Jump, a native of Dayton, Ohio, began his career working at radio and TV stations in the Midwest. In 1963, he moved to Los Angeles and launched his acting career, appearing in the television series Daniel Boone, Get Smart and The Partridge Family.

- Advertisement -

His most popular role, however, was that of Arthur Carlson on the CBS sitcom WKRP in Cincinnati. The series, which ran from 1978 through 1982, focused on the antics of the staff and management of WKRP, a rock ‘n’ roll format AM radio station in Cincinnati, Ohio.

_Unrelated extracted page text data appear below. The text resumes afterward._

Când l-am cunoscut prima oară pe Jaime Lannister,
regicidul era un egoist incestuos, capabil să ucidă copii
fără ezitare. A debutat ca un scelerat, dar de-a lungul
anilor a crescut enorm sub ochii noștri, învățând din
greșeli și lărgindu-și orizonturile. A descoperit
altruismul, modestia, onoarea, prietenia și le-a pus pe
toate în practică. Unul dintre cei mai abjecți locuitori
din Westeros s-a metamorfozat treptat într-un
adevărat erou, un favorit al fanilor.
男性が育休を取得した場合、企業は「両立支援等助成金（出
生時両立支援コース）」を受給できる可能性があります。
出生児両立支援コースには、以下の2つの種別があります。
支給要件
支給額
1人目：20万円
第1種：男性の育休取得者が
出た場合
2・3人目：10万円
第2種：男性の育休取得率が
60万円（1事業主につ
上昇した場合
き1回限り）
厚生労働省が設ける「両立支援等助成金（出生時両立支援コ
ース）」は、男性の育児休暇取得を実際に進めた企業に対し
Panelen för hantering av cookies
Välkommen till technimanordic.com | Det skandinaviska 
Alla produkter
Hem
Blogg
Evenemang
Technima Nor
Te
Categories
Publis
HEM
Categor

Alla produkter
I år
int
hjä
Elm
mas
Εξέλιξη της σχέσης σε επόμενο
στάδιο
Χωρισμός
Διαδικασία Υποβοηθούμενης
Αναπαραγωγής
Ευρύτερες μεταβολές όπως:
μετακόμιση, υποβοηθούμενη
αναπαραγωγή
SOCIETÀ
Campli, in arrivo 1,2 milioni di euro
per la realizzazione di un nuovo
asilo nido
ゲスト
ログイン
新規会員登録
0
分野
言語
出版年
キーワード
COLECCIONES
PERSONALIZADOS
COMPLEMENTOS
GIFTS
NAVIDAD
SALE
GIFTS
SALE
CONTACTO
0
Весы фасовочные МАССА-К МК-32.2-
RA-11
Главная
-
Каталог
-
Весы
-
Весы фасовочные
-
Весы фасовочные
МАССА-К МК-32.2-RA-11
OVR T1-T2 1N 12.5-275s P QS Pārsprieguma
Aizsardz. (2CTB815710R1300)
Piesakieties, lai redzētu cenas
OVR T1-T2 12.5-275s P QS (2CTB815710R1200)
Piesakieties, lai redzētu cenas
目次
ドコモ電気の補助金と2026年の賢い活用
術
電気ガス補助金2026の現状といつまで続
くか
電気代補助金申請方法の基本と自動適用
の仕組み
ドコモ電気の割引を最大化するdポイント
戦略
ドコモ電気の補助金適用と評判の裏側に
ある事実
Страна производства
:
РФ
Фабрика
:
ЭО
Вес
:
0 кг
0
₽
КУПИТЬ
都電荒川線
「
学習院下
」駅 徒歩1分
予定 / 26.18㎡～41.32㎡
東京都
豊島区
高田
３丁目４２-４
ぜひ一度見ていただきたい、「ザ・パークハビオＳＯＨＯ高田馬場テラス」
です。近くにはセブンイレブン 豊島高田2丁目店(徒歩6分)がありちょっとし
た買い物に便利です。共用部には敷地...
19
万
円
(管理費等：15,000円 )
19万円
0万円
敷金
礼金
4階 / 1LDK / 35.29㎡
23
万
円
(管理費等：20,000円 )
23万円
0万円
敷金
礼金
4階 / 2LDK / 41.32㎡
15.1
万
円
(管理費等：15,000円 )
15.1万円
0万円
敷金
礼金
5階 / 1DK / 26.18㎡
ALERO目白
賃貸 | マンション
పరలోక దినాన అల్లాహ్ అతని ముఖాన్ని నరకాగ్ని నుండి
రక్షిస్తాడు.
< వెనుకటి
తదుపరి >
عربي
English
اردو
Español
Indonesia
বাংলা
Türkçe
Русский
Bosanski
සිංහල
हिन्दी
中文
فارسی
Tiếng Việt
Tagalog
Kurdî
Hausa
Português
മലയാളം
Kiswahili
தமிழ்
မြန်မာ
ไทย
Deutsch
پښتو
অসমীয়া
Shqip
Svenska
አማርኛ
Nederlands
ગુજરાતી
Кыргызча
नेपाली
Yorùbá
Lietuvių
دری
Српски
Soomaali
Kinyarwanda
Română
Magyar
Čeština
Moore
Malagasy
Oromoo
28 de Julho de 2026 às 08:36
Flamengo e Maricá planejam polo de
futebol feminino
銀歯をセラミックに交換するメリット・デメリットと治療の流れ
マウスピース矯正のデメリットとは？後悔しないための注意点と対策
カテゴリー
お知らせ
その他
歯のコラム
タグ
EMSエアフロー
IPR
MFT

One of WKRP‘s most famous and still talked-about shows is a Thanksgiving episode where Mr. Carlson arranges to have live turkeys dropped from a helicopter as an advertising stunt for the station. The turkeys, of course, plunge to their death to reporter Les Nessman’s (played by Richard Sanders) blow-by-blow account of the event:

“It’s a helicopter, and it’s coming this way. It’s flying something behind it, I can’t quite make it out, it’s a large banner and it says, uh – Happy… Thaaanksss… giving! … From … W … K … R… P! … I can’t tell just yet what they are, but – Oh my God, Johnny, they’re turkeys!! Johnny, can you get this? Oh, they’re plunging to the earth right in front of our eyes! One just went through the windshield of a parked car! Oh, the humanity! The turkeys are hitting the ground like sacks of wet cement! Not since the Hindenberg tragedy has there been anything like this!”

The miscalculation is hysterically summed up at the end of the episode by Jump‘s immortalized line: “As God is my witness, I thought turkeys could fly!”

In the late ’80s, Jump became a well-recognized talisman for Maytag as “Ol’ Lonely,” the repairman.

“Gordon was an incredibly talented actor and a remarkable human being,” Maytag Corp chairman and chief executive officer Ralph Hake said.

- Advertisement -

Jump is survived by his wife, Anna, four daughters and a son.